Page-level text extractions
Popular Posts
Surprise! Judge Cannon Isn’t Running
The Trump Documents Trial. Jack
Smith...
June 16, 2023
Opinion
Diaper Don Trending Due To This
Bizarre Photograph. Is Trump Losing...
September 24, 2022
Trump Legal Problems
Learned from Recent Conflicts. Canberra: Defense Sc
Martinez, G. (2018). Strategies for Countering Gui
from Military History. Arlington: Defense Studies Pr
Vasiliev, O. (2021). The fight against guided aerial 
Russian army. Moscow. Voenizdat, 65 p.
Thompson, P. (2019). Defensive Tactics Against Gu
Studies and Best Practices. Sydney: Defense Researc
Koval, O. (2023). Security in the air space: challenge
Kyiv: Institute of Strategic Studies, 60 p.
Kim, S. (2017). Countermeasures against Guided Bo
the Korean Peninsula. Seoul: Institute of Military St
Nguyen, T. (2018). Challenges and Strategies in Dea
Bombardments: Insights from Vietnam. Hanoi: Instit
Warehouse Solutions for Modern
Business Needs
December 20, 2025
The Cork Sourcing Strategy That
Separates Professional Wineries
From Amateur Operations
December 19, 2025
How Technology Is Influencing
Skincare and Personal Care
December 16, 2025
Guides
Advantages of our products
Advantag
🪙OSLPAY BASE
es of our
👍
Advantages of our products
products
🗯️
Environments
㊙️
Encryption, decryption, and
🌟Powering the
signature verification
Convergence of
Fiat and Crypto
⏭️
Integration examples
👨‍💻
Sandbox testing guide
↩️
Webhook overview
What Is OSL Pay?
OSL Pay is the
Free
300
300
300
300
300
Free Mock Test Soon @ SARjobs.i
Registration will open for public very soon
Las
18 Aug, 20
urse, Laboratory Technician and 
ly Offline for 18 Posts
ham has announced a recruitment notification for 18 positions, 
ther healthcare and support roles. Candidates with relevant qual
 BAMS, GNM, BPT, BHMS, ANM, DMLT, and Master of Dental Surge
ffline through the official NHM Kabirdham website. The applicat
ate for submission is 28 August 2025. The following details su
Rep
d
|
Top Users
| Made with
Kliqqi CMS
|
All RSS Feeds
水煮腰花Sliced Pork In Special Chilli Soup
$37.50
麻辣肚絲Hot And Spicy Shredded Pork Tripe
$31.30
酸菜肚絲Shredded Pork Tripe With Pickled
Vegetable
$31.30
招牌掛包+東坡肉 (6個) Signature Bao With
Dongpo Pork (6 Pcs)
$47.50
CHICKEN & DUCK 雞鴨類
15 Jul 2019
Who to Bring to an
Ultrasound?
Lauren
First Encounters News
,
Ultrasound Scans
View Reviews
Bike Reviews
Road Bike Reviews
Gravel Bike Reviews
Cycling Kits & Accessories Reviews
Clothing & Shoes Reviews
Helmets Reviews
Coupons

◆ What to work on: Copy down every record, keeping each one exact.

◆ Answer space:
Popular Posts
Surprise! Judge Cannon Isn’t Running
The Trump Documents Trial. Jack
Smith...
June 16, 2023
Opinion
Diaper Don Trending Due To This
Bizarre Photograph. Is Trump Losing...
September 24, 2022
Trump Legal Problems
Learned from Recent Conflicts. Canberra: Defense Sc
Martinez, G. (2018). Strategies for Countering Gui
from Military History. Arlington: Defense Studies Pr
Vasiliev, O. (2021). The fight against guided aerial 
Russian army. Moscow. Voenizdat, 65 p.
Thompson, P. (2019). Defensive Tactics Against Gu
Studies and Best Practices. Sydney: Defense Researc
Koval, O. (2023). Security in the air space: challenge
Kyiv: Institute of Strategic Studies, 60 p.
Kim, S. (2017). Countermeasures against Guided Bo
the Korean Peninsula. Seoul: Institute of Military St
Nguyen, T. (2018). Challenges and Strategies in Dea
Bombardments: Insights from Vietnam. Hanoi: Instit
Warehouse Solutions for Modern
Business Needs
December 20, 2025
The Cork Sourcing Strategy That
Separates Professional Wineries
From Amateur Operations
December 19, 2025
How Technology Is Influencing
Skincare and Personal Care
December 16, 2025
Guides
Advantages of our products
Advantag
🪙OSLPAY BASE
es of our
👍
Advantages of our products
products
🗯️
Environments
㊙️
Encryption, decryption, and
🌟Powering the
signature verification
Convergence of
Fiat and Crypto
⏭️
Integration examples
👨‍💻
Sandbox testing guide
↩️
Webhook overview
What Is OSL Pay?
OSL Pay is the
Free
300
300
300
300
300
Free Mock Test Soon @ SARjobs.i
Registration will open for public very soon
Las
18 Aug, 20
urse, Laboratory Technician and 
ly Offline for 18 Posts
ham has announced a recruitment notification for 18 positions, 
ther healthcare and support roles. Candidates with relevant qual
 BAMS, GNM, BPT, BHMS, ANM, DMLT, and Master of Dental Surge
ffline through the official NHM Kabirdham website. The applicat
ate for submission is 28 August 2025. The following details su
Rep
d
|
Top Users
| Made with
Kliqqi CMS
|
All RSS Feeds
水煮腰花Sliced Pork In Special Chilli Soup
$37.50
麻辣肚絲Hot And Spicy Shredded Pork Tripe
$31.30
酸菜肚絲Shredded Pork Tripe With Pickled
Vegetable
$31.30
招牌掛包+東坡肉 (6個) Signature Bao With
Dongpo Pork (6 Pcs)
$47.50
CHICKEN & DUCK 雞鴨類
15 Jul 2019
Who to Bring to an
Ultrasound?
Lauren
First Encounters News
,
Ultrasound Scans
View Reviews
Bike Reviews
Road Bike Reviews
Gravel Bike Reviews
Cycling Kits & Accessories Reviews
Clothing & Shoes Reviews
Helmets Reviews
Coupons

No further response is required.